▶ [Task statement]: Please list the actions that, according to Facebook in the article on the Facebook court ruling, social platforms should not have the role of performing on speech that may be illegal in a particular country.

▶ [Page text]:
-- begin --

The European Union court recently ruled against facebook, forcing it to globally delete illegal content form individual posts just a week after the court ruled that Google does not have to apply Europe’s “right to be forgotten” law globally, garnering praise from freedom of speech advocates.
The landmark ruling by the Luxembourg-based Court of Justice of the European Union (CJEU) followed a suit by one Eva Glawischnig-Piesczek, the chairwoman of the Greens parliamentary group in Austria, that sued Facebook for what she termed an undermining comment and that she needed deleted and all identical claims removed.
The court found the comments as affecting to her reputation, ordering for a delete. It further noted that Facebook has to comply with requests to take down content globally under certain conditions.
“EU law does not preclude a host provider like Facebook from being ordered to remove identical and, in certain circumstances, equivalent comments previously declared to be illegal,” the Court said in a statement. Adding; “In addition, EU law does not preclude such an injunction from producing effects worldwide, within the framework of the relevant international law.”
Facebook however slammed the ruling, saying that it was not the role of social platforms to monitor, interpret and remove speech that may be illegal in any particular country.

-- end --

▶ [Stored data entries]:

-- begin --

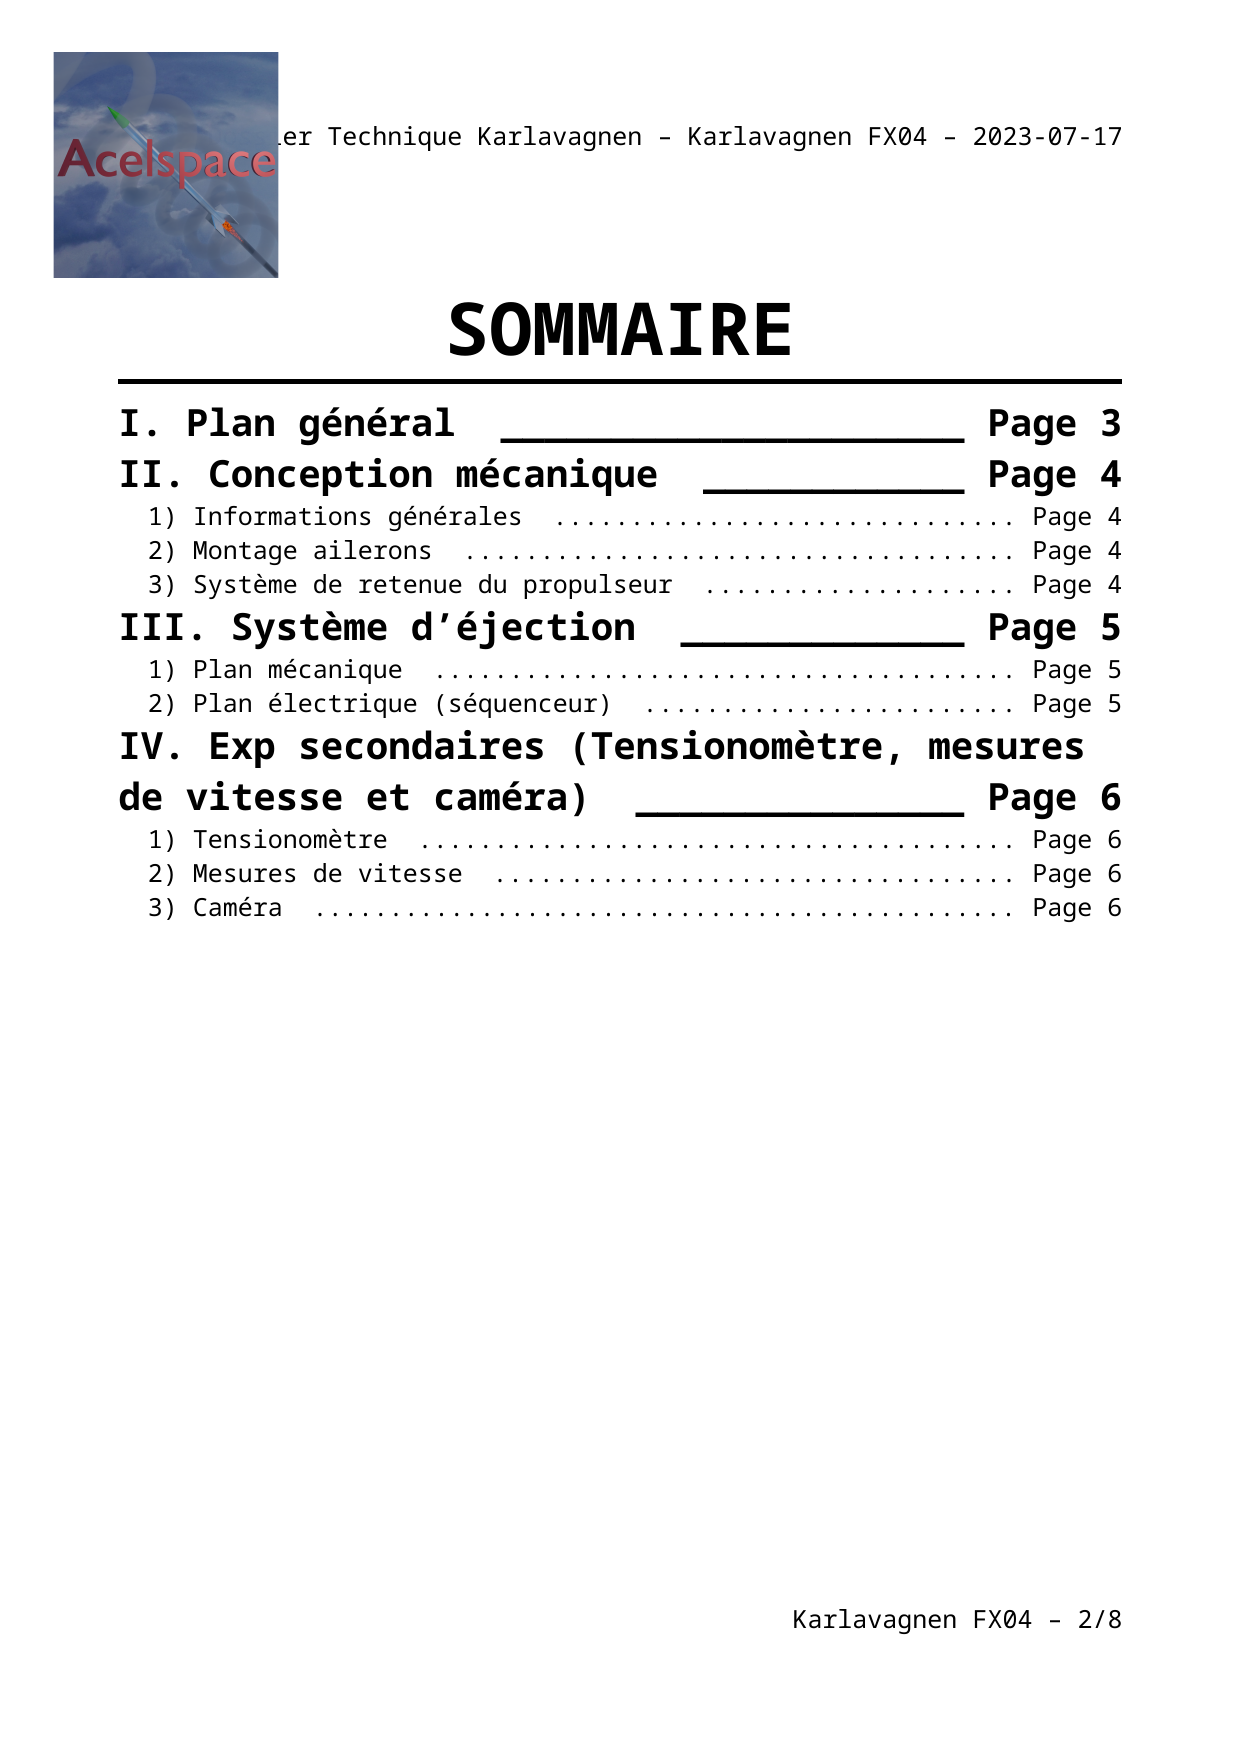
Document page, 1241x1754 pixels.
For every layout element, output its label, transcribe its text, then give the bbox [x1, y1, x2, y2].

text I. Plan général Page 3 [118, 396, 1122, 447]
text IV. Exp secondaires (Tensionomètre, mesures de vitesse et caméra) Page 6 [118, 720, 1122, 822]
text 1) Tensionomètre Page 6 [148, 822, 1122, 856]
text II. Conception mécanique Page 4 [118, 447, 1122, 498]
text 3) Système de retenue du propulseur Page 4 [148, 566, 1122, 601]
subtitle Sommaire [118, 209, 1122, 379]
text 3) Caméra Page 6 [148, 890, 1122, 924]
picture [53, 52, 279, 278]
text 2) Plan électrique (séquenceur) Page 5 [148, 686, 1122, 720]
text 2) Montage ailerons Page 4 [148, 532, 1122, 566]
text III. Système d’éjection Page 5 [118, 601, 1122, 652]
text 2) Mesures de vitesse Page 6 [148, 856, 1122, 890]
text 1) Plan mécanique Page 5 [148, 652, 1122, 686]
text 1) Informations générales Page 4 [148, 498, 1122, 532]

-- end --

▶ [Answer for the task]:
monitor
interpret
remove